과제 자료

---------------

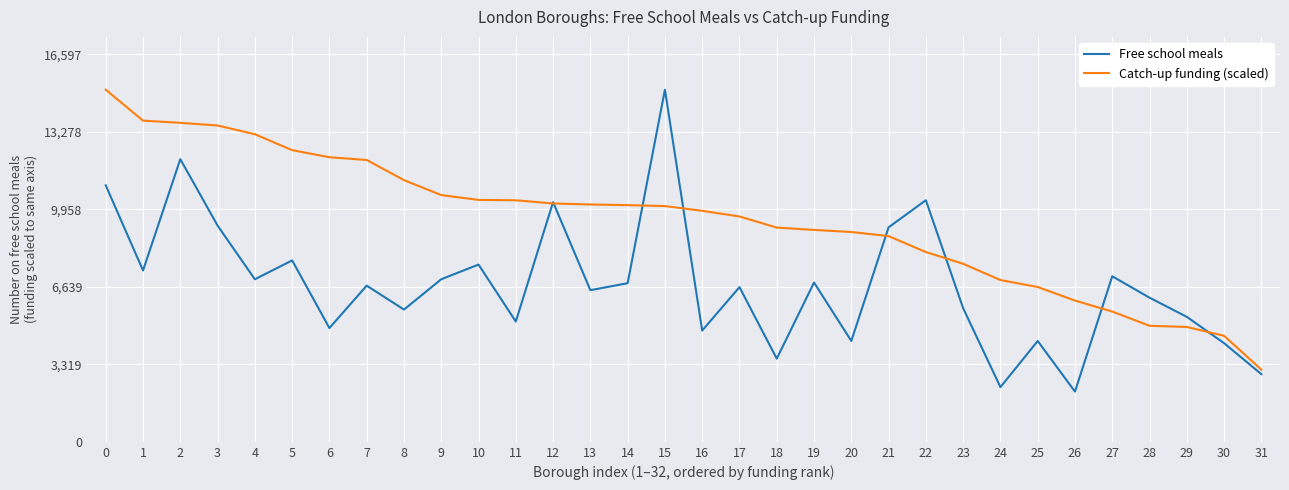

What is the spread (max minus min) of values at 6?

7319.1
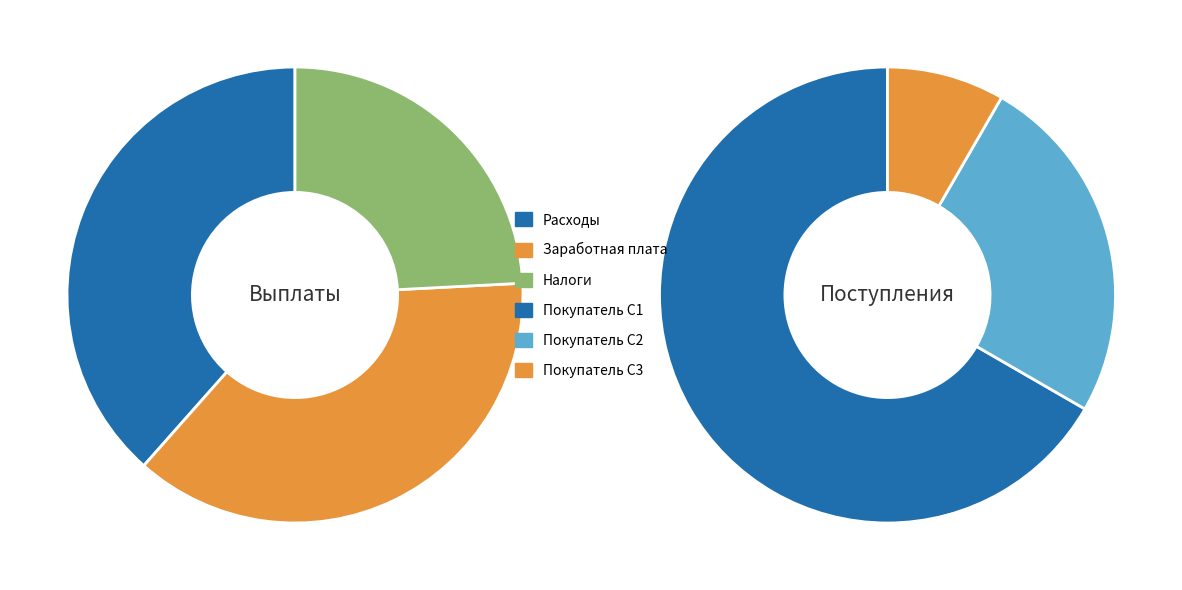

Does Налоги account for over 50% of the chart?

No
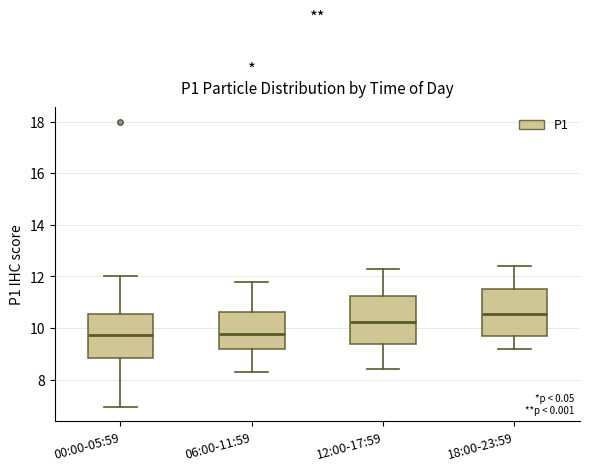

Reading left to right, read every box against the y-axis: the position of its median line, the range the box covers, and the ends of its whiskers. The values are not printed on the chart, so give them approximately, as read against the axis.

00:00-05:59: median 9.8, box 8.8 to 10.6, whiskers 7.0 to 12.0
06:00-11:59: median 9.8, box 9.2 to 10.6, whiskers 8.4 to 11.8
12:00-17:59: median 10.2, box 9.4 to 11.2, whiskers 8.4 to 12.4
18:00-23:59: median 10.6, box 9.8 to 11.6, whiskers 9.2 to 12.4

---------------

요구 사항
위 레코드의 모든 줄을 한 글자도 바꾸지 말고 다시 출력하되, 그림은 빼고 출력하시오.

실습 결과
What is the spread (max minus min) of values at 6?

7319.1

Does Налоги account for over 50% of the chart?

No

Reading left to right, read every box against the y-axis: the position of its median line, the range the box covers, and the ends of its whiskers. The values are not printed on the chart, so give them approximately, as read against the axis.

00:00-05:59: median 9.8, box 8.8 to 10.6, whiskers 7.0 to 12.0
06:00-11:59: median 9.8, box 9.2 to 10.6, whiskers 8.4 to 11.8
12:00-17:59: median 10.2, box 9.4 to 11.2, whiskers 8.4 to 12.4
18:00-23:59: median 10.6, box 9.8 to 11.6, whiskers 9.2 to 12.4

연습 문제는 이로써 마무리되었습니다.